Mandy Schesser, MS, AG-ACNP-BC

Mandy Schesser, MS, AG-ACNP-BC
Paracentesis Clinic

 

I would like to nominate Mandy Schesser for a Daisy award for a variety of reasons. Mandy and I have known each other for many years, starting when we met as student nurse externs in the UC Davis Emergency Department in 2003/04. Our paths then diverged when we graduated nursing school and she became a SICU nurse while I took a position in another hospital. We reconnected in 2014 when we both found ourselves in the Acute Care Nurse Practitioner program at UCSF and continued our personal and professional relationships on the Trauma Service at UC Davis upon graduation. While Mandy enjoyed her role on our service, she grew to need a deeper connection with her patients than is feasible on the Trauma team. In an effort to meet that need, she left Trauma Surgery about a year ago to join Radiology in the paracentesis clinic located in the hospital.

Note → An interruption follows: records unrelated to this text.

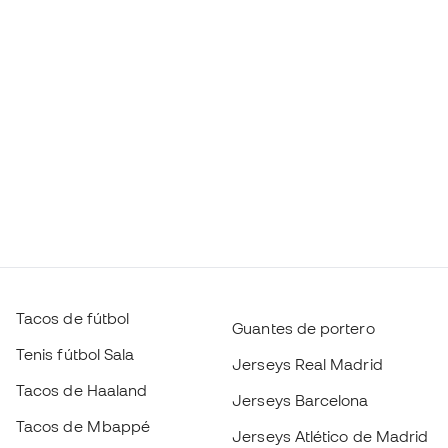
Tacos de fútbol
Guantes de portero
Tenis fútbol Sala
Jerseys Real Madrid
Tacos de Haaland
Jerseys Barcelona
Tacos de Mbappé
Jerseys Atlético de Madrid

To say Mandy has embraced her new role is a true understatement. Mandy and I have stayed close personally and professionally and while, as a person, I think she is incredible, the role she holds in her patient's lives in the paracentesis clinic is, at a minimum, inspiring. She makes a true effort to get to know them and their families, what their hobbies are, what their pasts have entailed, what their concerns are about their chronic and often terminal disease processes. Early on in the transition to the new role, she quickly identified that many of her patient's do not have a simple understanding of their diseases. She saw the time spent with them as their abdomen's drained as a perfect opportunity to connect with them and explain, in common language, what is happening in their bodies. She provides a welcoming, non-biased and non-threatening environment for her patient's to gain back some power over their diagnoses by learning, gaining new understanding and most importantly, being truly seen as a person and not a time slot on the schedule. She exchanges cooking recipes with them, listens to updates about their loved ones, offers sincere empathy to many who are expected to pass imminently. She provides an outlet for them to cry, laugh, express fears all while providing superior technical care. I have witnessed her working with the radiology schedulers to often accommodate patients who have a difficult time adhering to set appointment times. She consistently fits them in as she understands their struggles in life outside the hospital that affect their ability to make it to their appointments (i.e., transportation challenges, substance abuse, mental illness, and overall not feeling well enough to leave the house). She does this because she knows the procedures she performs directly improves their quality of life, even if their time until death is limited.

Mandy's dedication to professional excellence is unwavering. She has developed enriched provider-staff relationships in Radiology as she promotes the Nurse Practitioner role as a leader on the health care team. She has developed standardized procedures and has written policies related to the medical care she is providing that did not exist previously. I have long felt inspired by Mandy but I decided to write this nomination when she read an email to me that she recently received from a Dr. She has never met this Dr. but often sends staff messages to her and her team about their complicated patients. This Dr. echoed what many others have said- that Mandy is the provider patient's request to see, that her warmth and kindness, along with superior technical skills, provide a bright spot in their often difficult days. The email included an offer for her to consider working with their team for the aforementioned multitude of reasons though they have never even met her. Mandy exemplifies what all provider's should strive to be, APPs and physicians alike, and I can't think of another person more deserving of the Daisy recognition.